[Opening QUOTED PASSAGE section]
Stephanie Jalawik 14:34
I definitely agree. Yeah. I also think it speaks to the power that a teacher can have inside their classroom. You know, we don't need to wait for, you know, the book fairy to come along, or, you know, the Board of Ed to say, yes, there are some changes we have the power to make that are, you know, can be implemented the day you come back from being inspired by a session.
Jim McCaffrey 14:59
I mean, we're a year removed from where we changed everything. And I can't even, I was talking to Steph about this yesterday. I can't even remember what my classroom used to look like. And again, all of us are 10 plus year veterans of teaching, and it was, it's amazing to think about the amount of change we've gone through in the year. And like looking around our classrooms, looking at all the books that we have, all the readers that we have, I mean, it's been a it's been an amazing thing now again, like when we got our libraries, didn't happen overnight. You know, our our classrooms are in disarray for about a month, like we had books everywhere. We had category lists like taped to walls. And, you know, it was, it was, it was a crazy month and a half, just feeling disjointed. But then, you know what? What kept us together? I think for all of us, was that we had kids actually read it, you know, and at a higher percentage than we had.
[Closing QUOTED PASSAGE section]
[Opening DATA SHOWN section]
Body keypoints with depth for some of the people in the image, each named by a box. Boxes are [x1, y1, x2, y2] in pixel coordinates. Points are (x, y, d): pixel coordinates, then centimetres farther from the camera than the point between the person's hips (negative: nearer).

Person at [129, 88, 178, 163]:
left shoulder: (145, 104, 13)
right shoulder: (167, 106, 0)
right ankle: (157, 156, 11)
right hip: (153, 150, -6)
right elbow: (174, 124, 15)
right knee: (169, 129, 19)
[Closing DATA SHOWN section]
[Opening DATA SHOWN section]
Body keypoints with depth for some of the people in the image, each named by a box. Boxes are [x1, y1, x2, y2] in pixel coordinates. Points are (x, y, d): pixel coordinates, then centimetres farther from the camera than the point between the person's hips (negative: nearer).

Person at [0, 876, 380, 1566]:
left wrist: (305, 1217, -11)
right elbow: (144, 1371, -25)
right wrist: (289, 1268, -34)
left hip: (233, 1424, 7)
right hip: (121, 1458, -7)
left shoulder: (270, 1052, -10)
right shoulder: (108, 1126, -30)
[Closing DATA SHOWN section]
[Opening DATA SHOWN section]
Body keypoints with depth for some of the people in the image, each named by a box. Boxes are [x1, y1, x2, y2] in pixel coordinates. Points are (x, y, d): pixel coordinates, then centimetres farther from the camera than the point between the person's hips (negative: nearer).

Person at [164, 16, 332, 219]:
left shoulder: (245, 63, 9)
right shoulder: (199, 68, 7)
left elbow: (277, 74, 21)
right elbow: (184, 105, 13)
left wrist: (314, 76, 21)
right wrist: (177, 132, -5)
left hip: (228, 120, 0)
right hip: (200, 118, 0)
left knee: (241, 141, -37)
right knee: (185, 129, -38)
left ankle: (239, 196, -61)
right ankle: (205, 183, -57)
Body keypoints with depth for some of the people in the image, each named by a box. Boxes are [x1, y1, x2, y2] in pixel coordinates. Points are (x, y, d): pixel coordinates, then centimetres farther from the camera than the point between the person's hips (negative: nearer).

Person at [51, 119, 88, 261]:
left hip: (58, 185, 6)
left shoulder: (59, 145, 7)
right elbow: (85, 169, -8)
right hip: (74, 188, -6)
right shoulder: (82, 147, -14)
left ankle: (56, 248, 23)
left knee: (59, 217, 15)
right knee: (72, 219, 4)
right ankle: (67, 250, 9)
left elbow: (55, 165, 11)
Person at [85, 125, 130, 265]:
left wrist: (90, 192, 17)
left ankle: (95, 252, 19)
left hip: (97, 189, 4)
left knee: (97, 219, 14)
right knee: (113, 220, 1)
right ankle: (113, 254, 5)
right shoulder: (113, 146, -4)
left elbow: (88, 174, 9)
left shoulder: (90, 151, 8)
[Closing DATA SHOWN section]
__EXERCISES TO COMPLETE__
A – Lay out the records as a Markdown table with the columns Row and Line, covering everything from the line containing "right elbow: (184, 105, 13)" down to the line containing "right ankle: (67, 250, 9)", with both ends included. Number each row, give each line its own row, and leave out blank lines.
B – Proceed with the teachers' conversation about their classroom libraries, picking up right after its final sentence.

__RESPONSE LIST__
A –
| Row | Line |
|---|---|
| 1 | right elbow: (184, 105, 13) |
| 2 | left wrist: (314, 76, 21) |
| 3 | right wrist: (177, 132, -5) |
| 4 | left hip: (228, 120, 0) |
| 5 | right hip: (200, 118, 0) |
| 6 | left knee: (241, 141, -37) |
| 7 | right knee: (185, 129, -38) |
| 8 | left ankle: (239, 196, -61) |
| 9 | right ankle: (205, 183, -57) |
| 10 | Body keypoints with depth for some of the people in the image, each named by a box. Boxes are [x1, y1, x2, y2] in pixel coordinates. Points are (x, y, d): pixel coordinates, then centimetres farther from the camera than the point between the person's hips (negative: nearer). |
| 11 | Person at [51, 119, 88, 261]: |
| 12 | left hip: (58, 185, 6) |
| 13 | left shoulder: (59, 145, 7) |
| 14 | right elbow: (85, 169, -8) |
| 15 | right hip: (74, 188, -6) |
| 16 | right shoulder: (82, 147, -14) |
| 17 | left ankle: (56, 248, 23) |
| 18 | left knee: (59, 217, 15) |
| 19 | right knee: (72, 219, 4) |
| 20 | right ankle: (67, 250, 9) |

B –
Karlen Schupp 15:47
So it was messy, but it was good messy because it happened mid year, so they were literally boxes all over the place. And then we were trying to think of, well, how are we going to get these books on the shelves? There's, you know, 1000s of titles, and you know, what are we going to do? And then we decided, well, we have all this child labor here. And so we took, I took a day, and I want to say, took me a full day, all eight periods, and we just had the kids. We put the books in their hands. We said, Where do you think it belongs? And that was one of the coolest things ever to see them, looking at the front, looking at the back, searching inside and deciding what category. And that was, I think, really instrumental in getting, you know, books were literally in the hands of kids, but also they were able to decide what they liked based on that experience.
Stephanie Jalawik 16:30
Gonna say that really built excitement. As we were unpacking the books, they they couldn't believe what was in front of them, and then, and then they were, you know, anticipating the change in the curriculum and the change in what was about to happen in their daily reading lives. And that was really fun to watch, because it was so different from anything that had ever done, you know, through their whatever, nine or 10, 11, years of school.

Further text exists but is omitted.